Sunday 4 February 2018

NS letter on old Labour misremembering

Whilst agreeing with Joe Haines (Correspondence, 26th January, 2018) that the Tories` "powers of recovery" should never be underestimated, and that the New Statesman "has a powerful influence" on political life, it is abundantly clear that your journal must support "the election of a Corbyn government". With the country being governed, as your Leader states (26th January), by "one of the most politically and intellectually rudderless administrations in recent history", that support increasingly becomes a duty.
 With the Tories` persevering with unnecessary austerity policies, the shameful underfunding of the NHS and schools, and a stubborn refusal to tax the wealthy and provide adequate housing, Corbyn`s Labour is promising what the country clearly needs. Haines appears worried by the pledges on nationalisation, and what he calls "heavy taxation and dangerous borrowing"; he even warns against "falling living standards". Has he not heard about the fall in real wages since 2008, decreased life expectancy in some areas, rogue landlordism and the massive increase in homelessness, not to mention the extremely low interest rates for government borrowing? Indeed, has he forgotten that under Wilson in the 1970s income tax reached 83% for earnings, with an extra 15% for investment income? Or that the industries nationalised then included railways, coal, steel, airways and airports, gas, electricity, telecoms and water? Did Haines write to protest then?
    Of course, the New Statesman is right to disagree with some of Labour`s policies, and even suggest alternatives, but it is crucial it accepts that a moderate centre-left party cannot defeat the Tories in the next election. The country requires a government willing to transform, not tinker!

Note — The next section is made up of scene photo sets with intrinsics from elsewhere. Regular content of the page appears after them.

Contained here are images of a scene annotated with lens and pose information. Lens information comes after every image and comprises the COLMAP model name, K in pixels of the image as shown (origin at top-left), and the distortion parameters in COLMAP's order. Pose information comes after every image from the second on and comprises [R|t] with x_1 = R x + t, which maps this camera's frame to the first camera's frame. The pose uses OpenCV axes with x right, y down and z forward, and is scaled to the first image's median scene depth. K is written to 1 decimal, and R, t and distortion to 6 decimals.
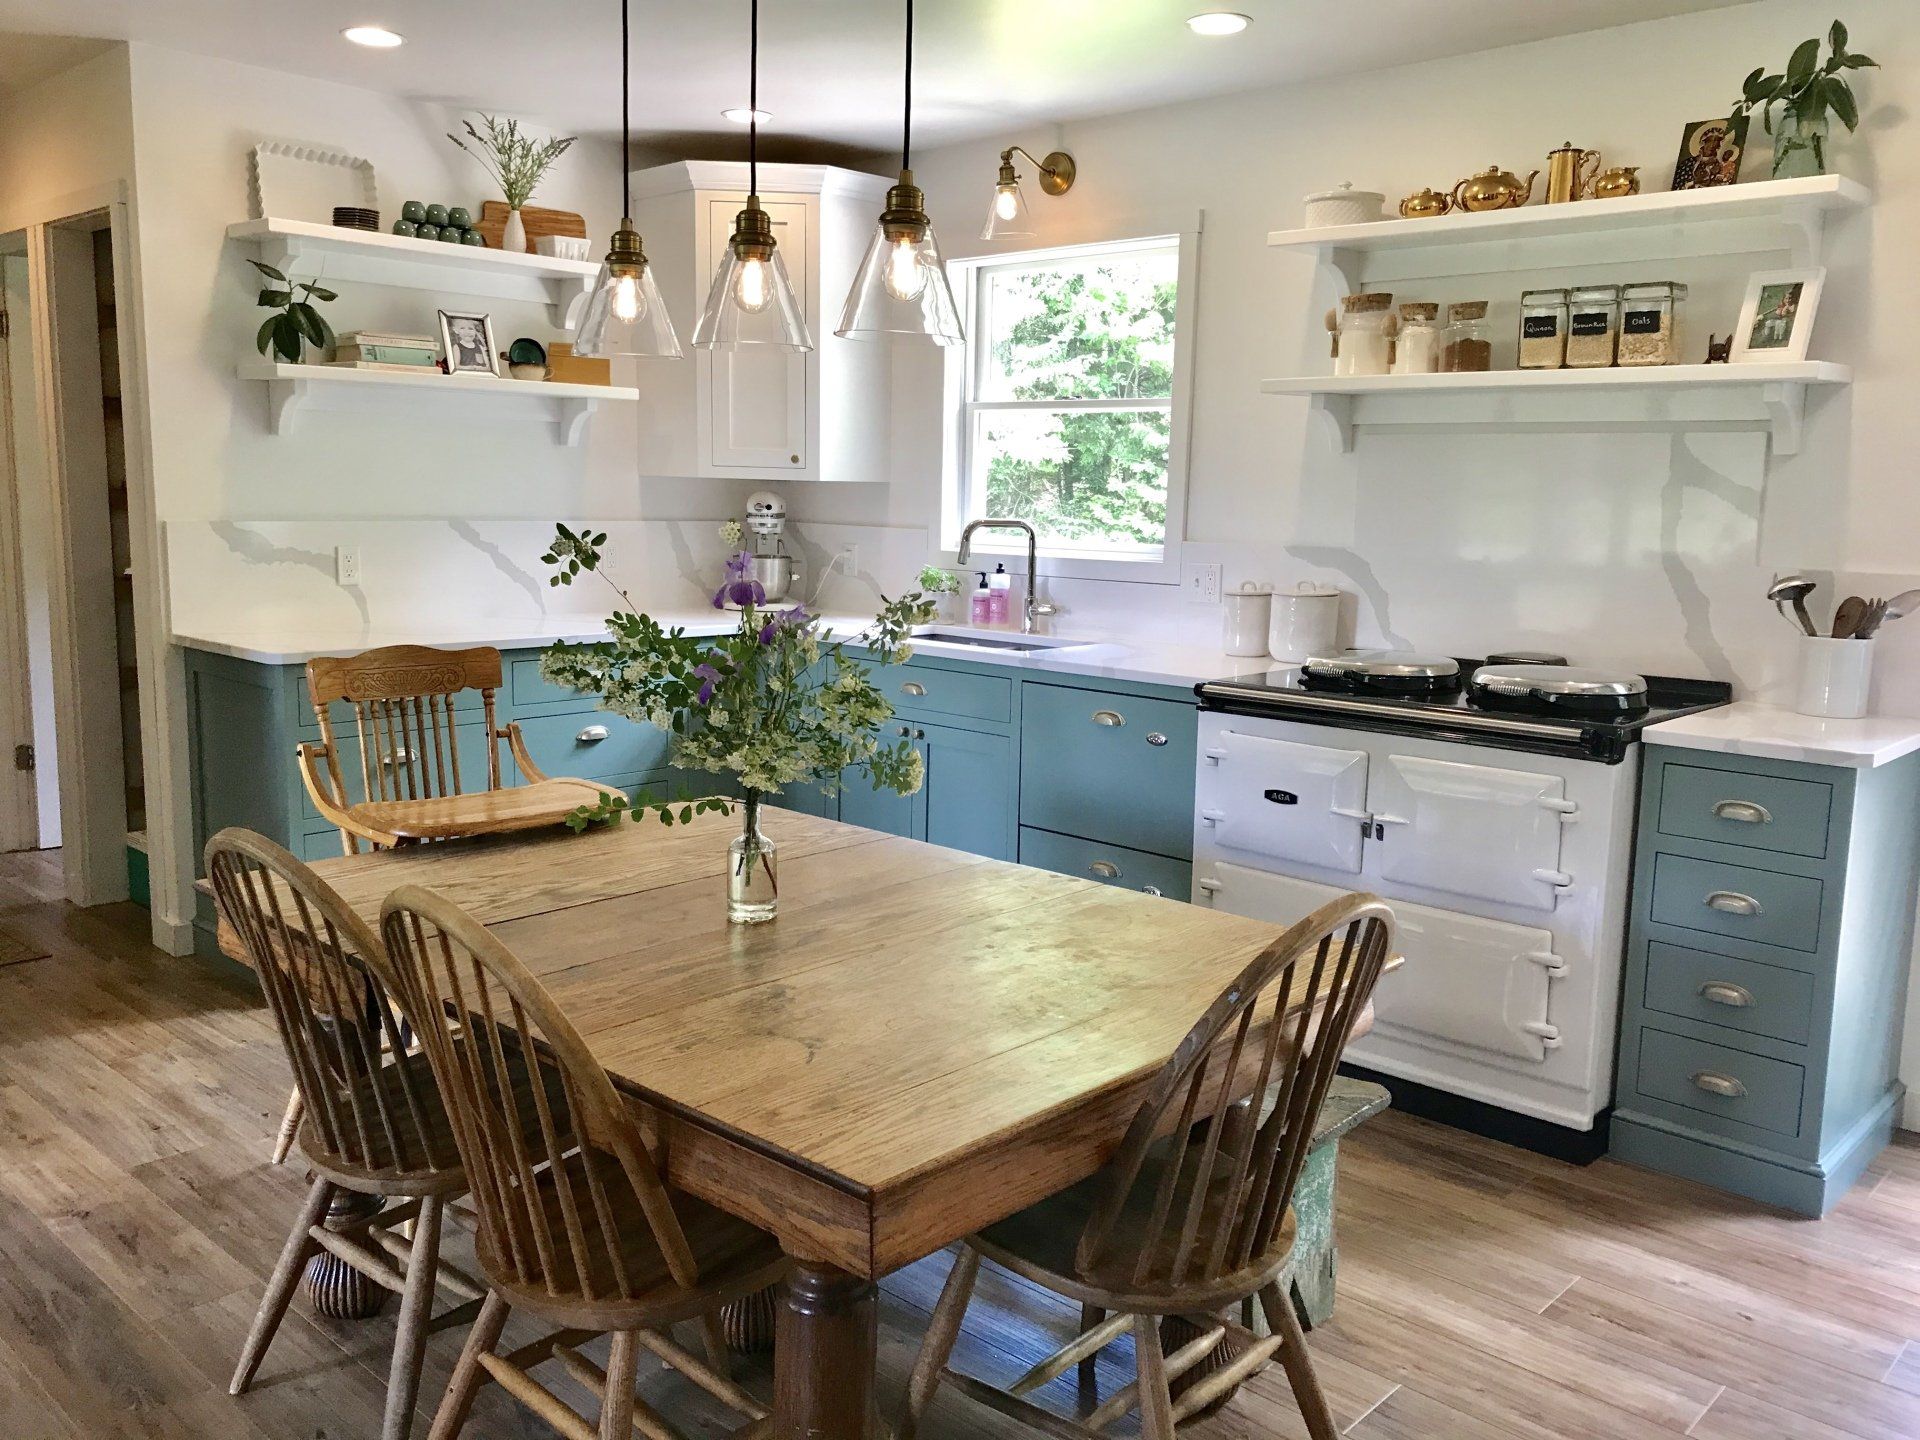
lens RADIAL K [[1572.7, 0, 970.4], [0, 1572.7, 710.0], [0, 0, 1]] dist [0.016819, 0.008346]
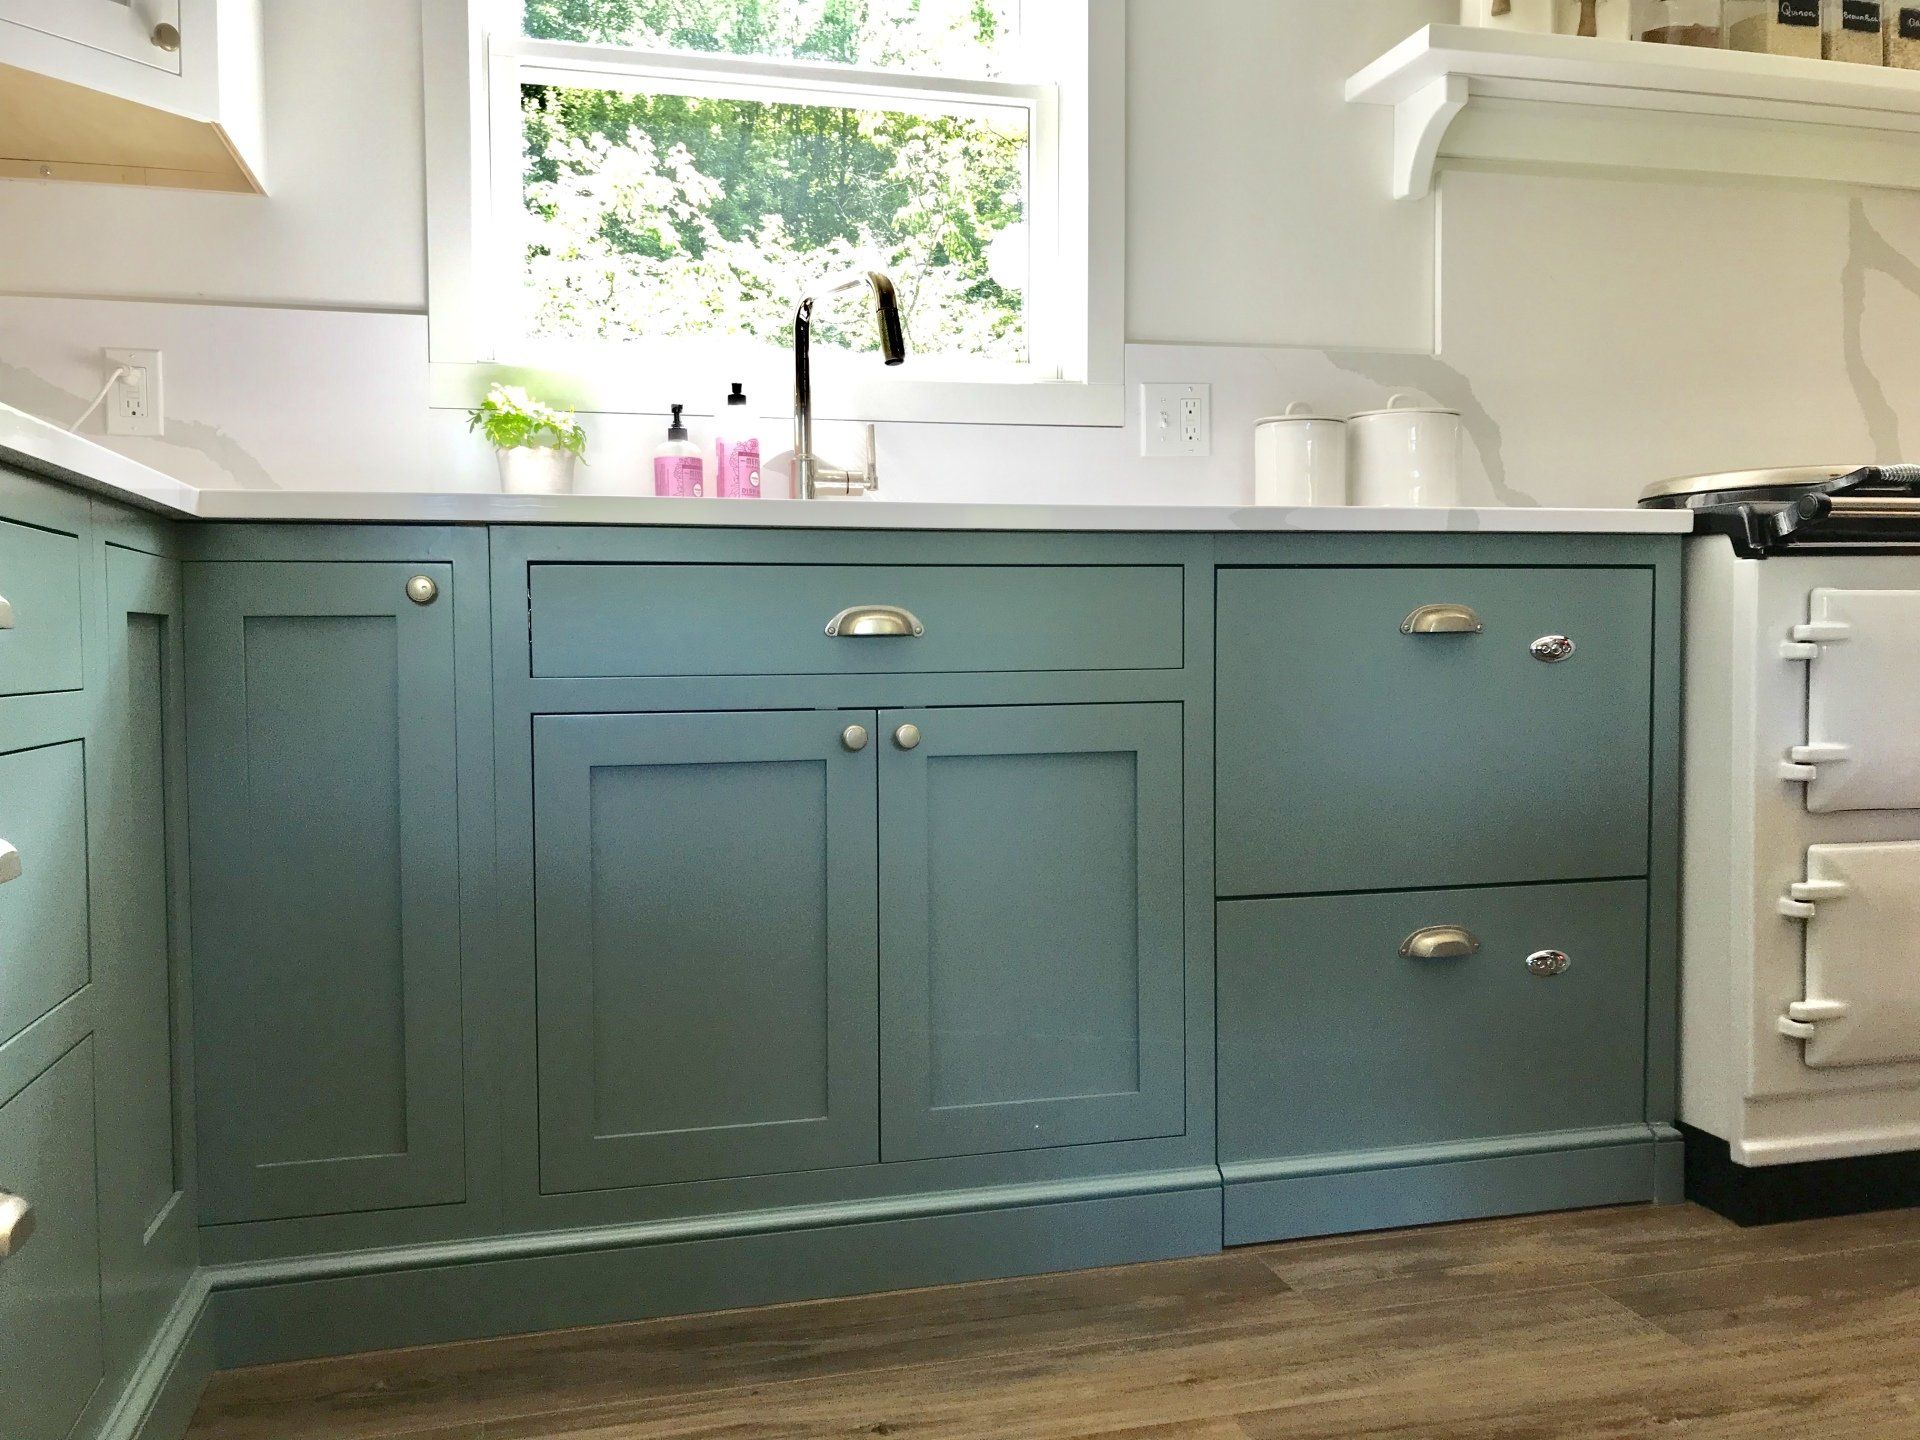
lens RADIAL K [[1572.7, 0, 970.4], [0, 1572.7, 710.0], [0, 0, 1]] dist [0.016819, 0.008346]
pose [[0.543553, -0.062428, 0.837050, -0.442258], [0.139810, 0.990033, -0.016950, 0.022734], [-0.827649, 0.126242, 0.546863, 0.965899]]
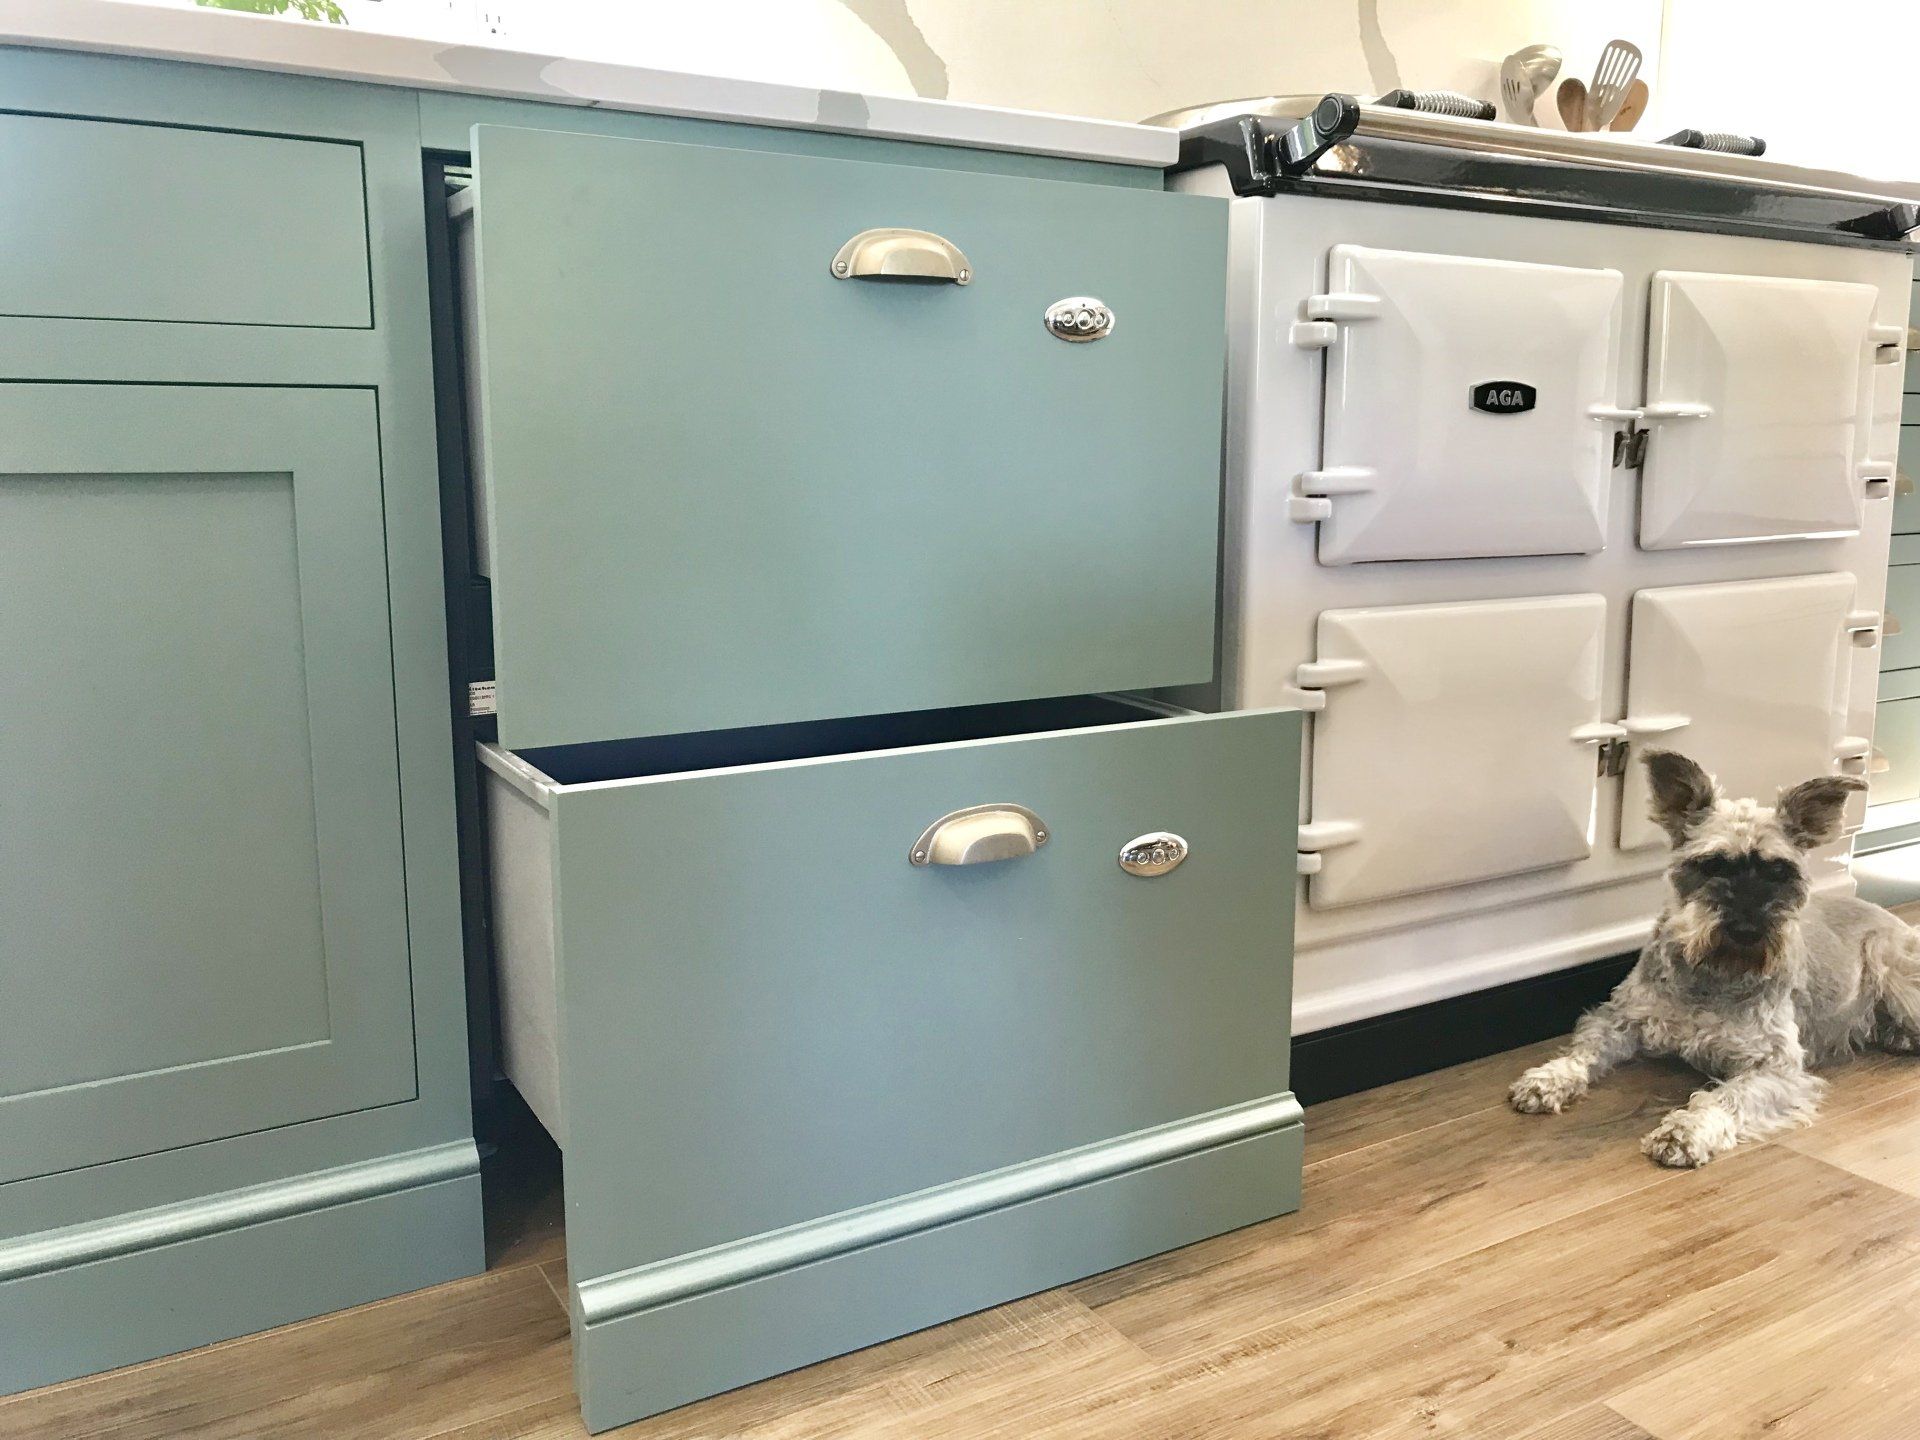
lens RADIAL K [[1572.7, 0, 970.4], [0, 1572.7, 710.0], [0, 0, 1]] dist [0.016819, 0.008346]
pose [[0.285116, -0.174098, 0.942549, -0.231165], [0.146204, 0.979758, 0.136745, 0.057280], [-0.947277, 0.098816, 0.304798, 0.996085]]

University entrance qualifications

It is an absolute disgrace that some of Britain`s "most prestigious universities" are failing to recognise "vocational qualifications" like BTecs (Elite universities "snub student BTecs", 28.01.18).How can the country ever aspire to any sort of social mobility existing when universities create yet another barrier in the way of poorer students being accepted into the so-called "top" universities.
       What these universities should be doing, however, is to insist that all the A-level qualifications have been achieved in the same way, by studying courses with teachers who do not set the examination questions, or mark the finished papers. This is not the case in many public schools, where the Pre-U examinations are taken. It was only when the cheating  scandal broke last summer that these examinations surfaced, and when the education select committee questioned the head of Eton, it was revealed that seven of his current staff were involved in setting Pre-U examination questions, and marking papers, which Eton`s pupils were taking instead of traditional A-levels. A teacher who knows the questions in advance does not need to share them with the pupils to be giving them an unfair advantage; that will come from the emphasis in the teaching.
  Not only is the existence of this alternative route into university totally unfair, the fact that the examinations are run by Cambridge Assessment International Education, which is not only part of Cambridge University, but also is not a member of the Joint Council for Qualifications, the body responsible for examination regulation and inspection, casts huge doubt on the  integrity of Pre-U exams.
     Not only are these universities making it more difficult for students from "white working class or ethnic minority families" to be accepted, they also, it seems, are making it easier for pupils in the private sector, by accepting these dubious examinations as valid qualifications for university entrance.